- by Delilah Devlin
- Ship out critiques to the Rose’s Colored Glasses Critique Group
- Blog at NINC
- Finish copy edits of Darkness Captured & hit the UPS store to mail the book
- Return to revisions of Beloved Captor, chapters 12-16
- Finish chapter 3 of Lone Star Lovers-3
- Finish one RCG critique
That’s a pretty full day, and it started at 7 AM this morning. Most of my days look like that, with chores interspersed between the writing-related work so I don’t forget to keep my place tidy.
I plan the work and work the plan.
Of course, I’m damn good at planning work. By profession, I’m a program manager—in the Army and in private industry. I teach project management to writers now.
I hear tons of excuses for why writers can’t find the time to do what needs doing. I know family can pull you away. Kids are unpredictable. People get sick. The washing machine breaks down. The sky is blue and the sun is bright and shiny. All great excuses for why you can’t write.
But somewhere along the line, you must take control of your life and your time. If you want to be a writer, you have to commit to writing. It’s a hard job. Takes tons of discipline. But to be a writer, you have to write. How many projects, how many pages depends on what you want to fit into your life and what you want to sacrifice.
If family comes first, then don’t expect to get a thing done while they are awake and at home. Do what so many successful writers do.
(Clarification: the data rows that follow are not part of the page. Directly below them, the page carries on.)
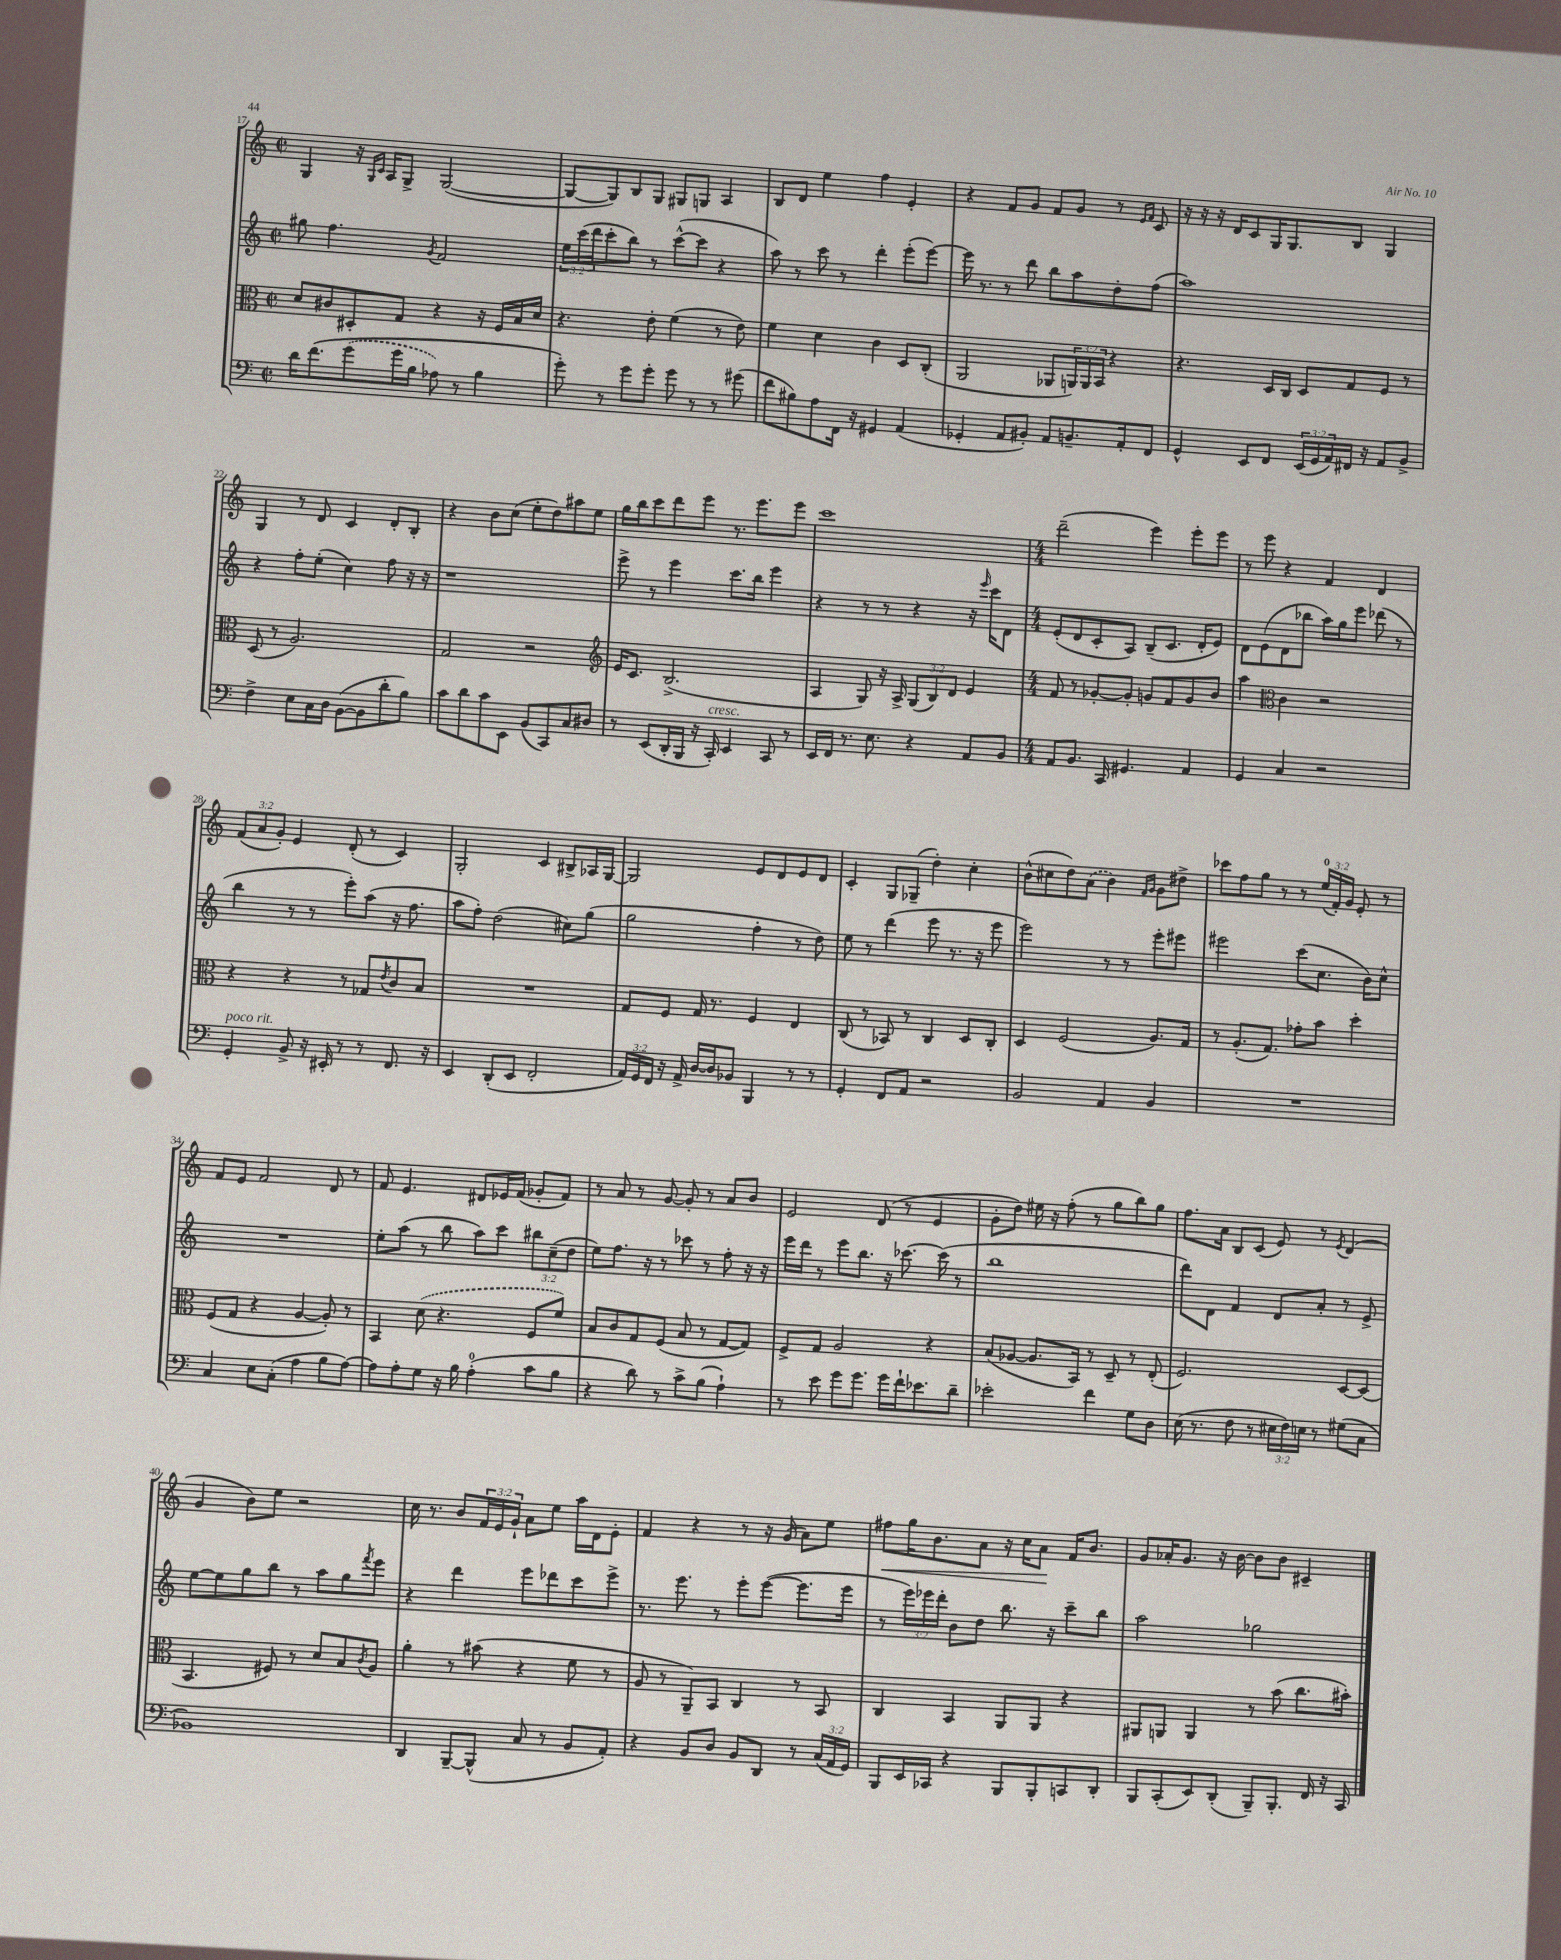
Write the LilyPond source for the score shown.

<<
\new StaffGroup <<
\new Staff = "s0" {
    \clef treble \key c \major \defaultTimeSignature \time 2/2 \override Staff.TupletNumber.text = #tuplet-number::calc-fraction-text
    g4 r16 \grace { g16 c'16 } a16 g8-> g2~( |
    g8~ g8) b8 g8 gis8 g8 a4 |
    b8 d'8 e''4 f''4 e'4-. |
    r4 f'8 g'8 f'8 g'8 r8 \grace { e'16 f'16 } c'8 |
    r16 r16 r16 d'16 c'8 g16 g8. b8 g4 |
    g4 r8 d'8 c'4 d'8-. b8-. |
    r4 b'8 c''8( e''8-. d''8) ais''8 e''8 |
    g''16 b''16 c'''8 d'''8 e'''8 r8. e'''8. e'''8 |
    c'''1 |
    \numericTimeSignature \time 4/4 d'''2--( e'''4) e'''8-. e'''8 |
    r8 e'''8 r4 f'4 d'4 |
    \tuplet 3/2 { f'8( a'8 g'8-.) } e'4 d'8-.( r8 c'4) |
    g2-. c'4 bis8-> aes16 g16~ |
    g2 e'8 d'8 e'8 d'8 |
    c'4-. g8 ges8--( d''4-.) c''4-. |
    b'8-^( cis''8 d''8) \once \slurDashed a'8( b'4) \grace { f'16 g'16 } g'8 dis''8-> |
    ces'''8 f''8 g''8 r8 r8 \tuplet 3/2 { e''16-0( f'16-.) g'16 } e'8-. r8 |
    f'8 e'8 f'2 d'8 r8 |
    f'8 e'4. dis'8 ees'16 f'16( ges'8-. f'8) |
    r8 a'8 r8 g'8~ g'8-. r8 a'8 b'8 |
    e'2 d'8( r8 e'4 |
    g'8-. d''8) eis''16 r16 f''8-.( r8 g''8 b''8) g''8 |
    f''8. a'16 b8 c'8( e'8) r8 \acciaccatura { e'8 } d'4( |
    g'4 b'8) e''8 r2 |
    c''16 r8. b'8 \tuplet 3/2 { f'16 e'16 g'16-! } a'8 e''8 a''16 d'16 e'8-. |
    f'4 r4 r8 r16 g'16( a'8) e''8 |
    fis''8\< g''16 b'8. a'8 r16 c''16 a'8\! f'16 b'8. |
    g'8 aes'16-. g'8. r16 b'16~ b'8 b'8 cis'4-- \bar "|." |
}
\new Staff = "s1" {
    \clef treble \key c \major \defaultTimeSignature \time 2/2 \override Staff.TupletNumber.text = #tuplet-number::calc-fraction-text
    gis''8 f''4. \acciaccatura { g'8 } f'2 |
    \tuplet 3/2 { e''16 c'''16( d'''16 } c'''8-. b''8) r8 c'''8~-^( c'''8 r4 |
    a''8) r8 c'''8 r8 d'''4-. e'''8-.( e'''8~) |
    e'''16 r8. r8 d'''8 b''8 a''8 d''8-. f''8( |
    a''1) |
    r4 f''8-. e''8-.( c''4) f''8 r16 r16 |
    r1 |
    e'''8-> r8 e'''4 c'''8. b''16 e'''4 |
    r4 r8 r8 r4 r16 \grace { e'''16 } c'''16 d'8 |
    \numericTimeSignature \time 4/4 e'8-.( d'8 c'8-. a8) b8--( c'8. d'16-. e'8) |
    d'8 e'8( d'8 bes''8 a''16) g''16 e'''8 des'''8( r8 |
    b''4 r8 r8 e'''8-.) a''8( r16 f''8. |
    a''8 f''8-.) d''2( cis''8) g''8( |
    g''2 f''4-. r8 d''8) |
    e''8 r8 d'''4( e'''8 r8. r16 e'''8 |
    e'''2) r8 r8 e'''8-. eis'''8 |
    eis'''2 c'''8( c''8. b'16) c''8-^ |
    R1 |
    e''8-. a''8( r8 b''8 a''8) c'''8 \tuplet 3/2 { bis''8 c''8--( d''8 } |
    e''8) f''8. r16 r8 ces'''8 r8 f''8-. r16 r16 |
    e'''16 d'''16 r8 e'''8 b''8. r16 ces'''8.~ ces'''16( r8 |
    b''1 |
    d'''8) d'8 f'4 d'8 a'8-. r8 e'8-> |
    e''8~ e''8 g''8 b''8 r8 a''8 g''8 \acciaccatura { f'''8 } e'''8 |
    r4 d'''4 e'''8 des'''8 c'''8 e'''8-> |
    r8. e'''8. r8 e'''8-. e'''8~( e'''8. e'''16 |
    r8 \tuplet 3/2 { e'''16) ees'''16 d'''16-. } b'8 d''8 b''8. r16 c'''8-- b''8 |
    a''2 ges''2 \bar "|." |
}
\new Staff = "s2" {
    \clef alto \key c \major \defaultTimeSignature \time 2/2 \override Staff.TupletNumber.text = #tuplet-number::calc-fraction-text
    d'8 cis'8 dis8-. g8 r4 r16 f16 b16 d'16 |
    r4. e'8-. f'4( r8 e'8) |
    f'4 d'4 c'4 d8 c8-.( |
    a,2 aes,8 \tuplet 3/2 { a,16) a,16 b,16 } r4 |
    r4. d16 c16 d8 g8 f8 r8 |
    d8( r8 a2.) |
    g2 r2 |
    \clef treble e'16 c'8. b2.->( |
    a4 g8) r16 a16-> \tuplet 3/2 { g8( b8) d'8 } e'4 |
    \numericTimeSignature \time 4/4 f'8 r8 ges'8~-. ges'8-. g'8 f'8 g'8 b'8 |
    a''4 \clef alto c'4 r2 |
    r4 r4 r8 ges8 \acciaccatura { e'8 } c'8 b8 |
    R1 |
    g8 f8 g16 r8. f4 e4 |
    c8( r8 bes,8) r8 c4 d8 c8-. |
    d4 f2( a8.) g16 |
    r8 a8.-.( g8.) ges'8-. b'8 d''4-. |
    f8( g8 r4 a4~ a8-.) r8 |
    b,4 \once \slurDashed d'8( r4. f8 f'8) |
    b8 c'8 g8 f8( b8 r8 g8~ g8) |
    f8-> g8 a2 r4 |
    b8( aes8~ aes8. b,16) r8 d8-- r8 e8-.( |
    f2.) d8~ d8( |
    b,4. fis8) r8 d'8 b8 \acciaccatura { c'8 } a8 |
    a'4-. r8 bis'8( r4 f'8 r8 |
    a8 r8 a,8--) b,8 c4 r8 b,8 |
    c4 b,4 a,8 a,8 r4 |
    ais,8 a,8 a,4 r8 b'8( c''8. bis'16-.) \bar "|." |
}
\new Staff = "s3" {
    \clef bass \key c \major \defaultTimeSignature \time 2/2 \override Staff.TupletNumber.text = #tuplet-number::calc-fraction-text
    d'16 f'8.\( \once \slurDashed g'8( g'16 b16 aes8) r8 b4 |
    g'8-.\) r8 g'8 g'8-. g'8 r8 r8 gis'8( |
    f'8 bis8) a8 f,16 r16 gis,4 a,4( |
    ges,4-. a,8 bis,8-.) a,8 b,8.-- a,16-. f,8 |
    g,4-^ e,8 f,8 \tuplet 3/2 { e,16( g,16 a,16) } fis,16 r16 a,8 b,8-> |
    f4-> e8 c16 d16 b,8~( b,8 d'8-. b8) |
    c'8 d'8 c'8 e,8 b,8( c,8) c8 dis8 |
    r8 e,8( d,16-. b,,16 r16 c,16-.^\markup { \italic "cresc." }) e,4 c,8 r8 |
    e,16 f,16 r8. e8. r4 a,8 b,8 |
    \numericTimeSignature \time 4/4 a,8 b,8. c,16 gis,4. a,4 |
    g,4 c4 r2 |
    g,4-.^\markup { \italic "poco rit." } b,8-> r16 eis,16-. r8 r8 f,8. r16 |
    e,4 d,8-.( e,8 f,2-. |
    \tuplet 3/2 { a,16) g,16 f,16 } r16 a,16-> d16~ d16 bes,8 b,,4 r8 r8 |
    g,4-. f,8 a,8 r2 |
    b,2 a,4 b,4 |
    R1 |
    c4 e8 c8-.( a4 b8 a8~) |
    a8 a8-. g8 r16 b16 a4-0-.( c'8 b8 |
    r4 d'8) r8 c'8-> b8( a4-!) |
    r8 e'8 g'8 g'8. g'16 f'16-! ees'8. d'8-- |
    ees'2-. f'4 g8 d8 |
    e16( r8. f8 r8 \tuplet 3/2 { eis16 f16) e16 } r8 gis8( c8 |
    bes,1) |
    d,4 b,,8~-- b,,8-^( c8 r8 b,8 a,8-.) |
    r4 b,8 d8 b,8 d,8 r8 \tuplet 3/2 { c16( a,16 g,16) } |
    b,,8 e,16 ces,16 r4 b,,8 b,,8-. c,8 d,8-. |
    b,,8 c,8-.( e,8) d,8-.( b,,8--) b,,8.-. f,16 r16 c,16 \bar "|." |
}
>>
>>
\layout { \context { \Score currentBarNumber = #17 } }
Get up before the house stirs or burn that midnight oil.
If the day job pays the bills and take its toll on your energy, then plan to write on your weekends. Try to fit in half an hour on your lunch break.
You don’t have to have big goals (20 books a year), but you do need to set yourself some mini, interim ones. Break up the great big scary goal into smaller increments. Put them on a calendar. Schedule time to get the work done and treat it like anything else listed on that To Do list stuck on your refrigerator door.
And forget about waiting for the muse. Sit your butt in that chair and write. Remember, to be a writer, you have to write. Stay busy!